No Honor for the Starving Artist

No Honor for the Starving Artist

There's nothing honorable about being a starving artist.

We all agree that charging way too much for something is wrong but it's possible that charging way too little is even worse.

That's because we use cost (whether in money or time or emotional investment) as a symbol of value. The less expensive something is, the more throw-away or replaceable it is. The more expensive it is, the more significant and irreplaceable it is. We take expensive things more seriously.

So if you underprice (and therefore undervalue) your art, you are sending a message that your art (and sometimes, by extension, other people's art that is similar to yours) is less valuable than it really is. You're saying it's not to be taken very seriously (when it is!).
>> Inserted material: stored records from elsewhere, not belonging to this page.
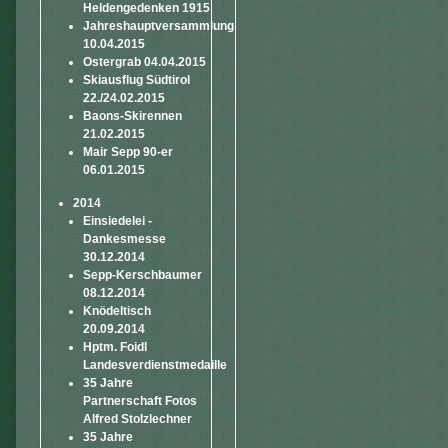
Heldengedenken 1915
Jahreshauptversammlung
10.04.2015
Ostergrab 04.04.2015
Skiausflug Südtirol
22./24.02.2015
Baons-Skirennen
21.02.2015
Mair Sepp 90-er
06.01.2015
2014
Einsiedelei -
Dankesmesse
30.12.2014
Sepp-Kerschbaumer
08.12.2014
Knödeltisch
20.09.2014
Hptm. Foidl
Landesverdienstmedaille
35 Jahre
Partnerschaft Fotos
Alfred Stolzlechner
35 Jahre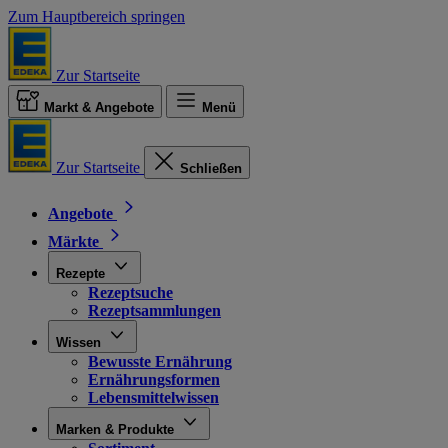
Zum Hauptbereich springen
Zur Startseite
Markt & Angebote
Menü
Zur Startseite
Schließen
Angebote
Märkte
Rezepte
Rezeptsuche
Rezeptsammlungen
Wissen
Bewusste Ernährung
Ernährungsformen
Lebensmittelwissen
Marken & Produkte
You're saying it's cheap, replaceable, and insignificant (when believing that means your customers never get to appreciate its true value).

There are people who could be touched, people who could be changed by your art, but they never will, because you were unwilling to stand up and say, "Here, I made this, and it's worth your time and attention and money, both to be touched by it yourself, and to enable me to keep making things like it so other people can be touched, too."

In a way, underpricing your art is the most selfish thing you can do.

Stop shortchanging your customers. Stop shortchanging yourself. And stop blaming your customers for not taking you seriously when you haven't even done that yourself.

You have incredible work to share with the world. Make sure they know what you have to offer.